Melihat sosok wanita yang satu ini memang sulit percaya jika dia pernah memilik karier sebagai anggota militer.

“Banyak orang bahkan tidak percaya saya bertugas di militer,” katanya. “Semua yang mereka lihat adalah seorang gadis cantik, tapi aku tumbuh tomboi. Semua orang melakukan semacam hal-hal bodoh yang saya lakukan. Ketika saya bergabung, Paman Sam menjadi ayah saya dengan cara, memastikan aku tinggal keluar dari kesulitan. Ini mendorong saya untuk menjadi lebih dari yang pernah saya pikir saya bisa. ”

Dia bergabung dengan Angkatan Udara karena serangan 11 September. Dia karier memiliki modeling dan karier akting potensial sebelum mendaftar jadi militer. Sebuah bakat yang diturunkan ibunya yang juga seorang model.

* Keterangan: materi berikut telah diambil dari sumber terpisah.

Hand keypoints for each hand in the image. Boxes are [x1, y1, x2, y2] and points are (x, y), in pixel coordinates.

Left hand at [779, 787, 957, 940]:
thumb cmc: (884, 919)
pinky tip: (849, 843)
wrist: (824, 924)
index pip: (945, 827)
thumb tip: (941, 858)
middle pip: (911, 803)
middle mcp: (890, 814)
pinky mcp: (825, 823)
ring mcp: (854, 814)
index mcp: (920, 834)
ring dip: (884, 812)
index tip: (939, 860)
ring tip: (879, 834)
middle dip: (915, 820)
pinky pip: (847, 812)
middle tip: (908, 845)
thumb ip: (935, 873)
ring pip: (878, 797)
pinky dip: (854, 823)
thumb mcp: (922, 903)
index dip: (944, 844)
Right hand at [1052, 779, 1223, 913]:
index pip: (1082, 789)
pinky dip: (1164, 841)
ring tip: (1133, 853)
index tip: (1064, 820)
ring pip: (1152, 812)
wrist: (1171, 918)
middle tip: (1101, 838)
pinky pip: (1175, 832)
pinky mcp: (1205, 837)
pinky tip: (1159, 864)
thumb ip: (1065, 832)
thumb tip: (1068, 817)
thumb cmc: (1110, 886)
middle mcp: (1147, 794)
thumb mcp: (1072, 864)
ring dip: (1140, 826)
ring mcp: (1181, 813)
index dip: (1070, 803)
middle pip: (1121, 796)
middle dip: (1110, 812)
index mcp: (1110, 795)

“Aku punya agen modeling, tapi aku benar-benar terpengaruh oleh 9/11. Aku berusia 17 tahun kala itu, ” kenangnya. “Saya harus menunggu satu tahun untuk bergabung. Tapi aku bergerak secepat aku bisa. Saya ikut seleksi Marinir, mendaftar di Coast Guard, tapi Angkatan Udara yang memanggil saya. Saya ingin melayani negara saya. Kita harus berjuang untuk diri kita sendiri sebagai orang Amerika, tapi kami juga harus berjuang untuk mereka yang tidak memiliki kebebasan yang kita miliki. ”

Salazar cukup cemerlang ketika dalam pelatihan dasar. Dia lulus dari pelatihan teknis Radiologi dengan penghargaan Komandan yang belum pernah diberikan dalam lima tahun terakhir.

Tetapi kehamilan sempat menghalanginya. “Saya pertama kali hamil ketika saya sekolah radiologi. Saya mengalami waktu yang sangat sulit sebagai mahasiswa C. Tapi sesuatu terjadi pada saya, saya terus berusaha menjadi siswa A. Dan akhirnya dipromosikan menjadi sersan”

Dia menghabiskan sebagian besar karirnya di Keesler dan Scott dan dia melakukan segala yang dia bisa untuk menjadi bagian dari misi Angkatan Udara. Dia dilatih dalam mamografi, menawarkan diri untuk dikirim ke rumah sakit lapangan, dan bahkan menawarkan diri untuk Pasukan Keamanan. “Saya masih muda, berusia 18 tahun, dan aku bisa pergi melakukan bagian saya. Tidak hanya untuk warga sipil kembali ke rumah tetapi untuk semua anggota militer yang memiliki pasangan dan anak-anak.”